Rewrite the section of the passage on books about Black women in domestic work that opens with "To ‘Joy My Freedom: Southern" and closes with "ridiculous and naive.", putting "remarkable" in place of "incredible".

=== DOCUMENT PASSAGE ===
◇ ◇ ◇ ◇ ◇
To ‘Joy My Freedom: Southern Black Women’s Lives and Labors after the Civil War by Tera W. Hunter looked at the intersecting issues of racism, sexism, classism, and domestic labor by narrowing its focus in on the city of Atlanta and covering its history from all of these perspectives. It is difficult, nay, impossible, to summarize everything I learned through this incredible book. Suffice to say, nothing we read made it clearer the nearly impossible obstacles faced by southern black women in domestic work or made Kathryn Stockett’s book so abundantly clearly ridiculous and naive.
Our final fiction read was Blanche on the Lam by Barbara Neely. This was definitely the most mainstream entertaining book of the project. It is kind of a cozy mystery in which the crime solver just so happens to be a feisty black domestic servant woman named Blanche. Everything we learned so far about the complexities innate in the domestic help situation are abundantly clear in the story without being preachy. I found myself wondering how this book did not become more popular when it was first released. It is such a clever mystery novel.
Our final read was Living In, Living Out: African American Domestics in Washington, D.C., 1910-1940 by Elizabeth Clark-Lewis, which, as the title indicates, focused in on the differences between help that lives in the home and help that lives outside of the home, and why black women drastically prefer the latter. This is a short read, but it clearly demonstrates the dehumanizing affect of both racism and domestic labor for those subjected to it.
◇ ◇ ◇ ◇ ◇
=== RECORDED DATA ===
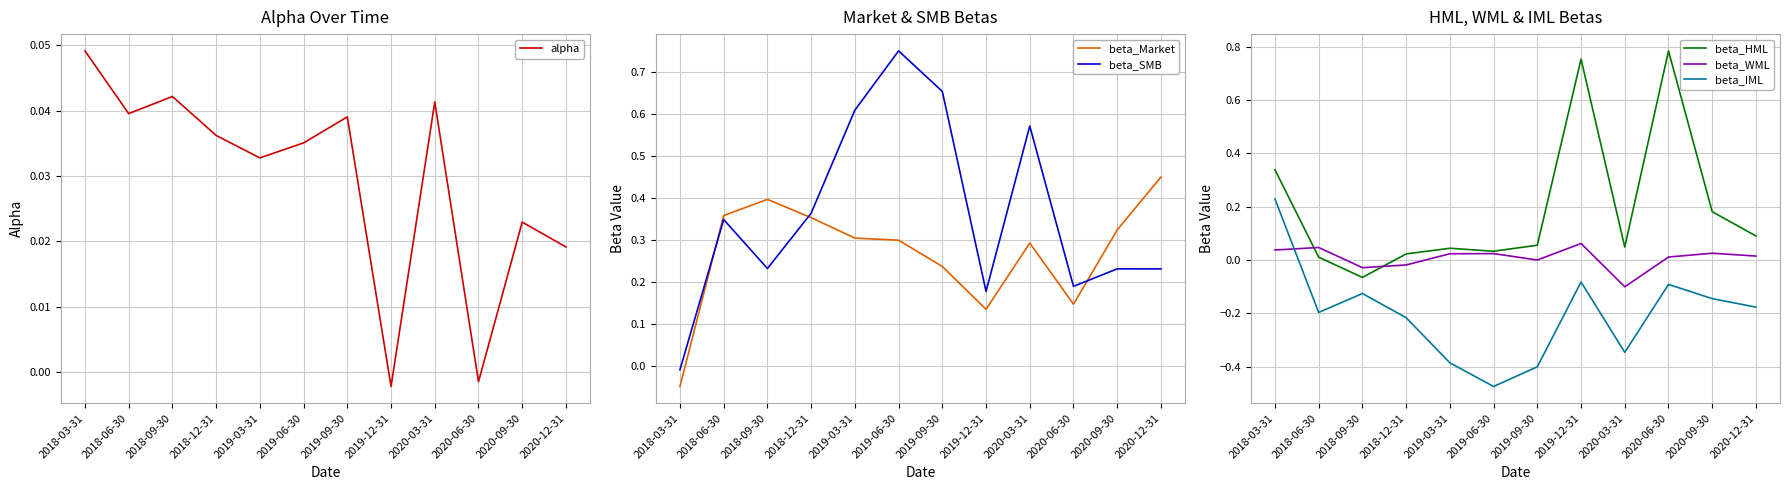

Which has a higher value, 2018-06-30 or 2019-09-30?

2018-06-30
◇ ◇ ◇ ◇ ◇
=== TASK RESPONSE ===
To ‘Joy My Freedom: Southern Black Women’s Lives and Labors after the Civil War by Tera W. Hunter looked at the intersecting issues of racism, sexism, classism, and domestic labor by narrowing its focus in on the city of Atlanta and covering its history from all of these perspectives. It is difficult, nay, impossible, to summarize everything I learned through this remarkable book. Suffice to say, nothing we read made it clearer the nearly impossible obstacles faced by southern black women in domestic work or made Kathryn Stockett’s book so abundantly clearly ridiculous and naive.